Still not convinced? The courts are now holding litigants to a higher standard. In a recent case, Roffe v. Eagle Rock Energy GP, et al., C.A. No. 5258-VCL (Del. Ch. Apr. 8, 2010), the Judge expressed surprise overt the custodial self discovery practice used by one attorney:

The Judge asked:

Am I correct that you have been relying on what they [the defendants] self-selected to put in their transaction files in terms of what you obtained and produced?

The defense attorney answered:

That’s correct, your Honor. I was told that they uniformly would put all of their Eagle Rock e-mails into that folder. I have not checked, and I don’t know whether that is true or whether that is accurate. I believe they are telling the truth, but I don’t know if that is accurate.

The Judge immediately responded:

Then here is my ruling. This is not satisfactory. From what you have described to me, you are not doing what you should be doing. First of all, you do not rely on a defendant to search their own e-mail system. Okay? There needs to be a lawyer who goes and makes sure the collection is done properly. So both as to the two directors who already have produced — we don’t rely on people who are defendants to decide what documents are responsive, at least not in this Court. And you certainly need to put somebody on a plane to go out and see Mr. Smith.

In this exchange, the Judge clearly states: We don’t rely on people who are defendants to decide what documents are responsive. Custodial self-discovery is like the fox guarding the chicken coop.

Relying on litigants to find, protect and eventually turn over potentially responsive ESI can be problematic. Most of them will attempt to do what’s right to the best of their understanding. But as we’ve seen from the 7th Annual Litigation Trends Survey, fewer  than1 in 4 (23%) have a good understanding. Those few that could have something to hide may find ways to do a sub-par job in the discovery process. If I am the opposing counsel, I  want to know if self discovery was relied on.

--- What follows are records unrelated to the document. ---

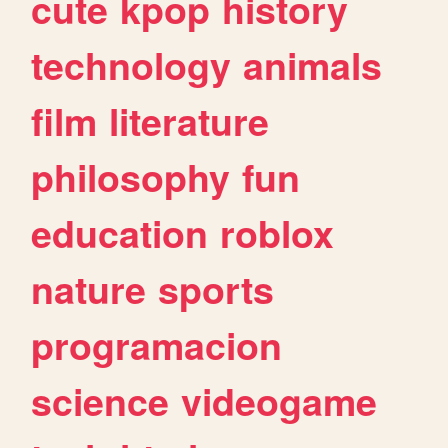
cute
kpop
history
technology
animals
film
literature
philosophy
fun
education
roblox
nature
sports
programacion
science
videogame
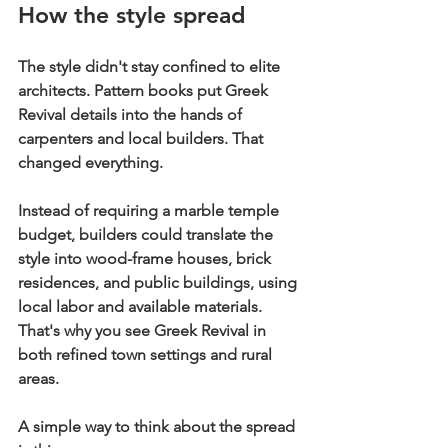
How the style spread
The style didn't stay confined to elite 
architects. Pattern books put Greek 
Revival details into the hands of 
carpenters and local builders. That 
changed everything.
Instead of requiring a marble temple 
budget, builders could translate the 
style into wood-frame houses, brick 
residences, and public buildings, using 
local labor and available materials. 
That's why you see Greek Revival in 
both refined town settings and rural 
areas.
A simple way to think about the spread 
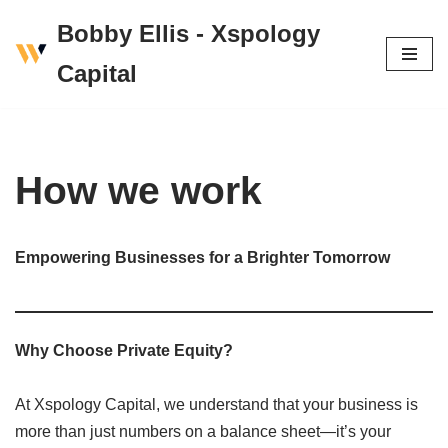
Bobby Ellis - Xspology
Skip
Capital
to
content
How we work
Empowering Businesses for a Brighter Tomorrow
Why Choose Private Equity?
At Xspology Capital, we understand that your business is
more than just numbers on a balance sheet—it’s your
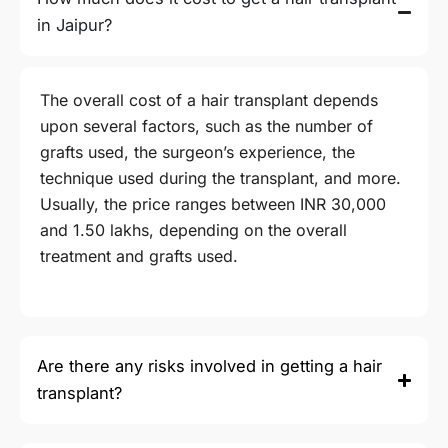
in Jaipur?
The overall cost of a hair transplant depends
upon several factors, such as the number of
grafts used, the surgeon’s experience, the
technique used during the transplant, and more.
Usually, the price ranges between INR 30,000
and
1.50
lakhs, depending on the overall
treatment and grafts used.
Are there any risks involved in getting a hair
transplant?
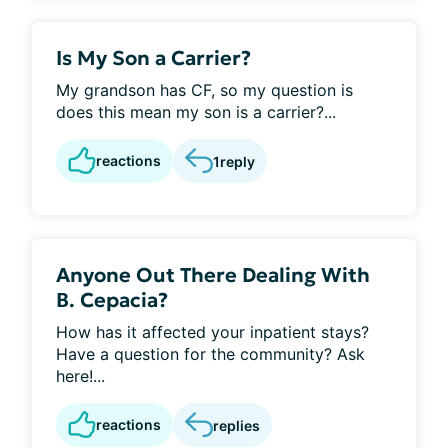
Is My Son a Carrier?
My grandson has CF, so my question is
does this mean my son is a carrier?...
reactions
1
reply
Anyone Out There Dealing With
B. Cepacia?
How has it affected your inpatient stays?
Have a question for the community? Ask
here!...
reactions
replies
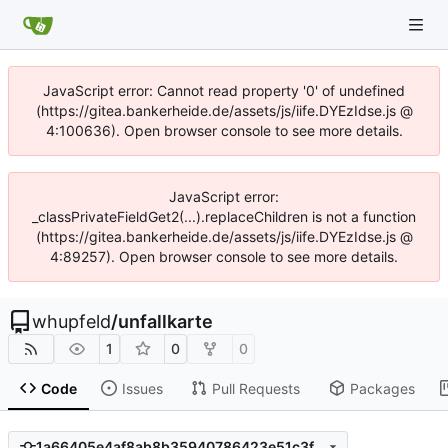
JavaScript error: Cannot read property '0' of undefined
(https://gitea.bankerheide.de/assets/js/iife.DYEzIdse.js @
4:100636). Open browser console to see more details.
JavaScript error:
_classPrivateFieldGet2(...).replaceChildren is not a function
(https://gitea.bankerheide.de/assets/js/iife.DYEzIdse.js @
4:89257). Open browser console to see more details.
whupfeld
/
unfallkarte
1
0
0
Code
Issues
Pull Requests
Packages
1a66405e4af8ab8b35940786423e51c3fbb1218b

So what is a defensible answer for the risks posed by custodial self discovery and preservation in place? Well in my opinion—and I’m about to sound like a corporate schill–you need an ESI archive, which captures the majority of potentially responsive ESI from the in-house infrastructure along with a solution for the remote collection of custodian ESI from their locally controlled equipment.

First, a central ESI archive that captures, indexes, stores, protects, manages and disposes of ESI allows for central discovery of ESI for silos like email systems, share drives and SharePoint systems.

So what can be done for the discovery of locally controlled custodian locations?

Some organizations centrally backup custodian workstations on a regular basis. But relying on restoring backups and searching for responsive ESI has never been considered a good idea. It’s also expensive.

What if you could schedule forensically sound backups of all custodian workstations and use those backups of custodians’ workstations to discover against, even when those custodians are traveling and not synced to the organization’s infrastructure?

A consolidated metadata repository provides enterprises with an accessible catalog of the types of data and content stored on PCs. Using flexible metadata selections, administrators can quickly identify information that is relevant to litigation or compliance matters and, if necessary, retrieve that relevant data from the solution for further review.